PFPX is designed to work out how much winds, weather, diversion holding and reserve alternates, enroute fuel burn etc is on the route.

 

Topcat has a very basic "fuel calculator" which is to be used when PFPX isn't.

PFPX does not have any V-speed/Derates calculator.

 

If you have both PFPX and Topcat, you should use PFPX first to determine the flightplan and fuel required.
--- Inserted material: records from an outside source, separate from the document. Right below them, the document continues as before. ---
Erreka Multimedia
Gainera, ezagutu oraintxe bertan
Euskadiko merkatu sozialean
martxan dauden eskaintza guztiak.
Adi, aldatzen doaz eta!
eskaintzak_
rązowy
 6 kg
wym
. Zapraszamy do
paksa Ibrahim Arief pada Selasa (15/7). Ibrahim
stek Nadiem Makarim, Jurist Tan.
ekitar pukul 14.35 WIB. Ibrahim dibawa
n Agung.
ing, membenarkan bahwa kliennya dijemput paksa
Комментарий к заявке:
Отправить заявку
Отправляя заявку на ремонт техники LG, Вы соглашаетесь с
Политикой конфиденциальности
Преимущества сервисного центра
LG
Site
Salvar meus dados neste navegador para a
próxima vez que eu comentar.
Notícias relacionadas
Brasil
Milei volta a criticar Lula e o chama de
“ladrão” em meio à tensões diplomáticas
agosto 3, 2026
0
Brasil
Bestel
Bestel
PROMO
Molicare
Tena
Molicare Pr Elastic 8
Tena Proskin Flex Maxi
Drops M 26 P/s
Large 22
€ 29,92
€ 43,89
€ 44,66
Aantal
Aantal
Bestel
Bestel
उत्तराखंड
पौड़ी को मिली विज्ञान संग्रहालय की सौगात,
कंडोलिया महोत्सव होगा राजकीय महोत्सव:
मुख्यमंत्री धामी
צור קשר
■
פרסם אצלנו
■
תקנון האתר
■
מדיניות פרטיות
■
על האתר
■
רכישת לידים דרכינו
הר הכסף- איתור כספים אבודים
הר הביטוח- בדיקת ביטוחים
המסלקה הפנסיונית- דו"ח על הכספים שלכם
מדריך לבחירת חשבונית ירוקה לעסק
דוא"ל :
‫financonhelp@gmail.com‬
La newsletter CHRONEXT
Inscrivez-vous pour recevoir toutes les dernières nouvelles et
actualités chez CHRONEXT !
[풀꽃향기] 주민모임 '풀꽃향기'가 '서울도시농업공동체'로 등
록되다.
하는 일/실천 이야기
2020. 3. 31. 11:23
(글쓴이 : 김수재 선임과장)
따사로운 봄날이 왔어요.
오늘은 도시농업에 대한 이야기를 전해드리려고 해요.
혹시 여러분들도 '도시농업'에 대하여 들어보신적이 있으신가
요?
Then you export this data to Topcat and run the V-Speed/Derates stuff.

 

Always use the same data in both of these programs and your FMC. If you tell PFPX that you are going to depart at 0300z, in an aircraft with 157 passengers, 3000kg of bags & cargo, with cost index LRC, but then when you get into the flight simulator, you depart at 1000z in an aircraft with 135 passengers, 6200kg of bags and cargo, and a cost index of 25, then your fuel plan usage and optimum altitude will bear no relevance to your PFPX flightplan.

 

Make the aircraft match PFPX, or make PFPX match the aircraft, either way they have to match. (And the departure time too if you are using ActiveSky! the REAL ACTUAL departure time, not a simulated offset night-is-day departure either! PFPX doesn't care what your simulated time zone is set to, it cares about when you are really flying your real flight really compared to the real clock in Greenwich London. The weather changes all the time, and it has to match as close as possible for it to work. PFPX has access to around 30 hours into the future of wind/weather forecasts.)

 

Many airlines use only one or two sets of flap settings by SOP.

 

B777

Light takeoffs - Flap 5.

Heavy takeoffs - Flap 15.

 

Landings Flap 30 unless heavy, where the flap 25 is used if the flap 30 vref is higher than the flap 25 vref.